Edgerton Gospel

by peacefulpete 5 Replies latest watchtower bible

  • peacefulpete
    peacefulpete

    Regarded as likely the oldest (or tied with oldest) Gospel fragment we have is that named the Unknown Gospel or the Edgerton Gospel. Sadly it is very fragmentary. Debates regarding it's relationship with the 4 canonical Gospels have continued since it was found. The short readable sections reveal alternate versions of stories in the Gospels and an otherwise unknow story about Jesus on the shore of the Jordan river. Below is a reconstruction:

    "(...) shut up (...) has been subjected uncertainly (...) its weight unweighted?" And when they where perplexed at the strange question, Jesus, as he walked, stood on the lip of the Jordan river, stretching out his right hand, filled it with (...) and sowed upon the (...). And the (...) water (...) the (...). And (...) before them, he brought forth fruit (...) much (...) for joy (...)

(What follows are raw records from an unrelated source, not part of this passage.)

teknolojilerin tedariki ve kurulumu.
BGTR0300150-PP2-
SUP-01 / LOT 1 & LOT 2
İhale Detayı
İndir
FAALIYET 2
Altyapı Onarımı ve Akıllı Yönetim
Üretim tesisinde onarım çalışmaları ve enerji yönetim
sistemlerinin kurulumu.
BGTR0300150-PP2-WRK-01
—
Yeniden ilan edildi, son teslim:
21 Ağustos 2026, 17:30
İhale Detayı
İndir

    While a number of attempts to decipher the damaged wording have arrived a slightly different opinions, the thrust of the story is pretty clear.

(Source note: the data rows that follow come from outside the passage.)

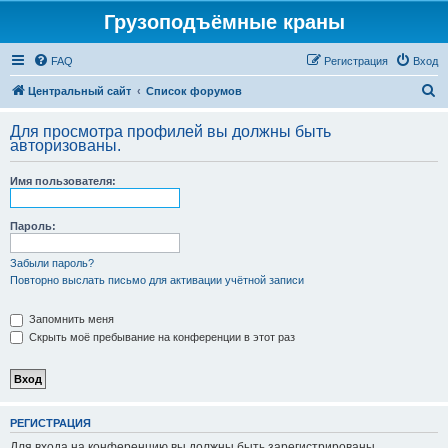
Грузоподъёмные краны
FAQ
Регистрация
Вход
П
Центральный сайт
Список форумов
о
Для просмотра профилей вы должны быть
и
авторизованы.
с
Имя пользователя:
к
Пароль:
Забыли пароль?
Повторно выслать письмо для активации учётной записи
Запомнить меня
Скрыть моё пребывание на конференции в этот раз
РЕГИСТРАЦИЯ
Для входа на конференцию вы должны быть зарегистрированы.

    A small seed in the ground is hidden and invisible. How does its abundance become immeasurable?
    (By growing and bringing fruit.)
    To clarify this, Jesus performs a miracle: He walks up to the river Jordan and with the water he gives rise to a spontaneous ripening of fruit. (much, for joy!)

    Discussion?

  • peacefulpete
    peacefulpete

    For me the abundance of Jesus narratives and sayings that circulated in the first 2 centuries reveal just how hungry the audience was for this material. Was the audience gullible, or did they understand something lost on most modern readers?

  • iloowy.goowy
    iloowy.goowy

    @Peacefulpete,

    Audiences are still gullible today. In modern days not perhaps in an agrarian way, but in the trappings of modern stories which turn out to be only fanciful conspiracies. Thousands, millions, tens of millions fall for stupid stories based on nonsense. (Recall Q-anal, I mean Q-anus, no wait, it was Q-anon).

  • Magnum
    Magnum
    Looks interesting and would love to discuss, but I'm too ignorant of the topic right now. I had never heard of the fragment. Thanks for mentioning it. I want to research it. By the way, I did a google search and found it to be spelled "Egerton."
  • peacefulpete
    peacefulpete

    oops.

    I posted a new thread, describing the popular ancient practice of including gods in literature and plays for the populace. It seems to have disappeared. In short, the point of these depictions and stories was not only to entertain but a didactic method of animating the gods and making them real.

  • peacefulpete
    peacefulpete

    Were the works of Homer, Aeschylus, Sophocles, etc. acting blasphemously when creating their works of fiction because they included the gods in the stories? When Homer placed dialog into Athena's mouth, was he wrong to use his creativity to make her come alive for an audience?

    There were critics of such playwrights for their impertinence, not for the act of dramatization but in some cases for the content. The more conservative among the Greeks felt the gods were depicted too human. But generally, the practice was popular and regarded by some as essential for the religious health of the people. In fact, the god Dionysus (you know, the water-to-wine god) was the patron deity of theater.

    Did the earliest Christians feel similarly? Early forms of the faith may have seemed unapproachable, esoteric and reserved for the initiated. (2000 years later, people still find Paul "hard to understand".) A popularizing of the faith for the masses necessitated a theatrical presentation, a more accessible method of teaching through story telling. Stories of the godman interacting with humans, demonstrating his superiority, yet having a human touch. The writings of early church fathers and writers reveal a freeness to add or subtract from those stories, which betrays an understanding of the nature of the stories lost on the populace. In a similar way the intelligentsia of the Greek and Roman world generally understood Homer and similar works as allegory and mocked the popular uncritical belief in them as 'history'.

    As it happens, the very depiction of the gods as interacting directly with humans, made the gods appear smaller and, for some, paved the way for disbelief, or at least a less spiritual view of the gods. Eyes of faith replaced with literal eyes as it were. In my mind a similar process happened among Christians, the literalizing of the stories reduced them to a fixed "freeze frame" of a previously metaphysical belief system. Now, there is no disputing the success of these stories as Christianity grew rapidly, especially among the 'unlearned and ordinary'. However, many then as today find Christianity intellectually unsatisfying or indefensible when told to accept the contradictory and literary as history.

    There have been advocates for a return to a more mystical version, but against the background of the literalist, uni-dimensional popular species of Christianity, they come across as "out of their minds". Something Paul might have heard.